→ Source passage
·····
Regulatory and legal challenges

In many developing countries, the electricity sector remains vertically integrated with monopoly networks. Although full “unbundling” is not a necessary pre-condition for IPT projects, existing legislation and regulation will need to be reviewed and may need to be revised to enable an IPT project to operate alongside the national utility. In particular, the grid code will likely need to be modified to include operating procedures and principles. In the context of an interconnection project, this will need to be done for each country to which it connects and could be cumbersome and result in a long development period.

This challenge was highlighted by the North Core Interconnector Project (a 330 kV AC transmission line connecting Nigeria, Niger, Benin and Burkina Faso). According to the ECOWAS Master Plan, the SPV structure adopted in the CLSG project was originally considered for the North Core project but was ultimately not adopted owing to concerns over the delay that could be caused by the need to make adjustments to national legal frameworks.

In civil law jurisdictions, specific enabling legislation may also be required to implement interconnector projects. Conflicts of law and policy questions may also arise where cross-border agreements are entered into; for example, some provisions of law may have mandatory application in certain jurisdictions; and where state-owned entities are involved, legal or policy requirements may dictate a choice of a particular governing law or dispute resolution arrangement.

“Project-on-Project” risk

For a cross-border interconnector, separate SPVs (or “sub-projects”) may be established in each relevant jurisdiction. This approach offers several benefits, including ring-fencing national risks, aligning with local licensing requirements and facilitating construction delivery management. However, it also introduces a high degree of interdependency, as each project segment must be successfully completed for the overall project to function. This creates challenges in managing interface risks, project delivery alignment and providing certainty for stakeholders in each sub-project that the other sub-project(s) will be delivered as planned.

To address these risks, risk allocation between project sponsors and other contract parties must be carefully calibrated to ensure that risk levels are acceptable to all stakeholders while achieving the bankability of the project.

Financial viability

The CLSG project provided an example of how transmission tariffs can be set to meet minimum revenue requirements. Investors, however, need confidence that contractual payments will be received from the transmission line users, which are likely to be national utilities, who may be in poor financial health. Many developing countries have experience in addressing this question in the context of independent power projects (IPPs), which may provide valuable lessons for developing IPT projects. For example, credit support may be provided through the use of escrow accounts to prioritise payments to private sector market participants. Where this is insufficient, governments may provide sovereign guarantees (or other government support) for payment obligations to IPTs. Additional security may also be provided by development finance institutions (DFIs).

EPC contract questions

The structuring of an interconnector project may present challenges in negotiating an EPC contract. For example, where multiple procuring parties decide to use a single entity (e.g., a special purpose vehicle company) to act as the employer under an EPC contract, with assets transferred to them as third party owners, particular concerns may arise for both the procuring parties and the contractor under the EPC contract, including in respect of risk allocation, indemnities, insurance and ensuring that the asset owners obtain the full benefit of rights under the EPC contract whilst the EPC contractor maintains adequate recourse against parties of sufficient financial substance; and bespoke amendments are likely to be required to standard construction contracts, e.g., those based on FIDIC forms.
·····
Transcribe the passage on cross-border interconnector projects between "For a cross-border" and "of the project.", inclusive.

→ Data
·····
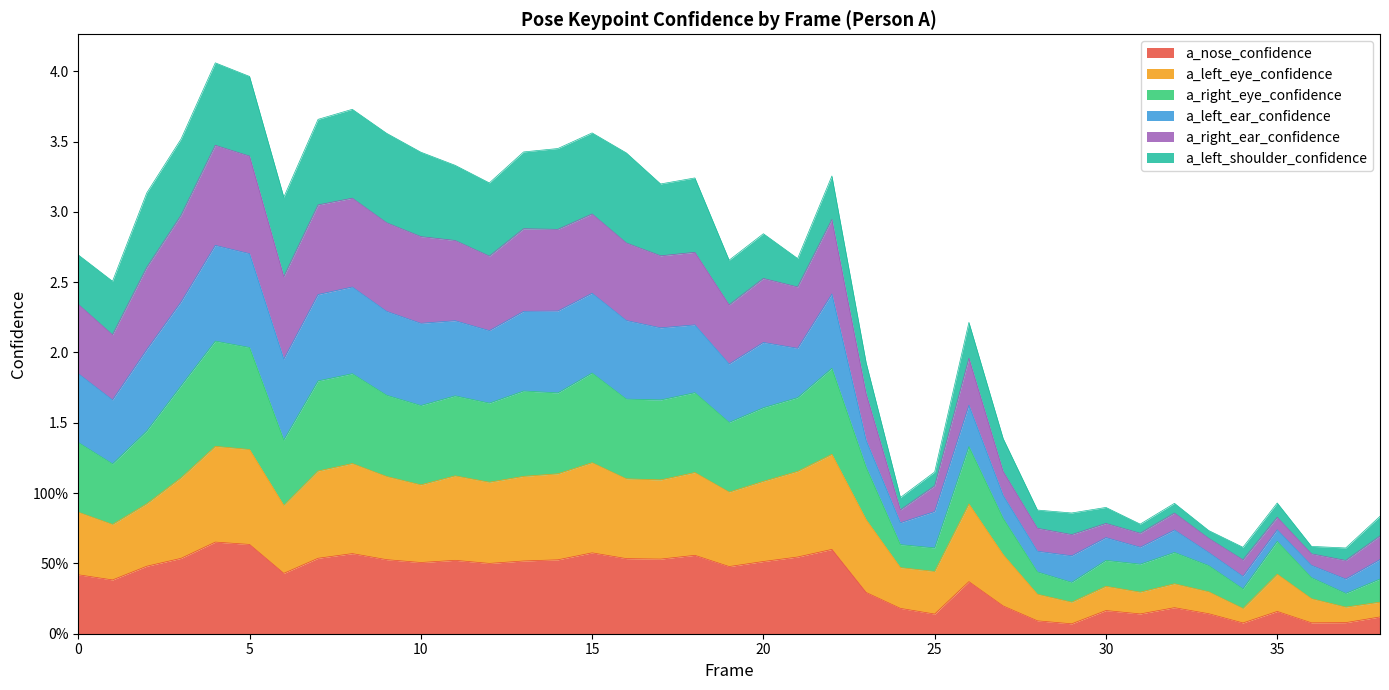

What is the difference between the highest and lowest values at 14?

2.9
·····
→ Answer space
For a cross-border interconnector, separate SPVs (or “sub-projects”) may be established in each relevant jurisdiction. This approach offers several benefits, including ring-fencing national risks, aligning with local licensing requirements and facilitating construction delivery management. However, it also introduces a high degree of interdependency, as each project segment must be successfully completed for the overall project to function. This creates challenges in managing interface risks, project delivery alignment and providing certainty for stakeholders in each sub-project that the other sub-project(s) will be delivered as planned.

To address these risks, risk allocation between project sponsors and other contract parties must be carefully calibrated to ensure that risk levels are acceptable to all stakeholders while achieving the bankability of the project.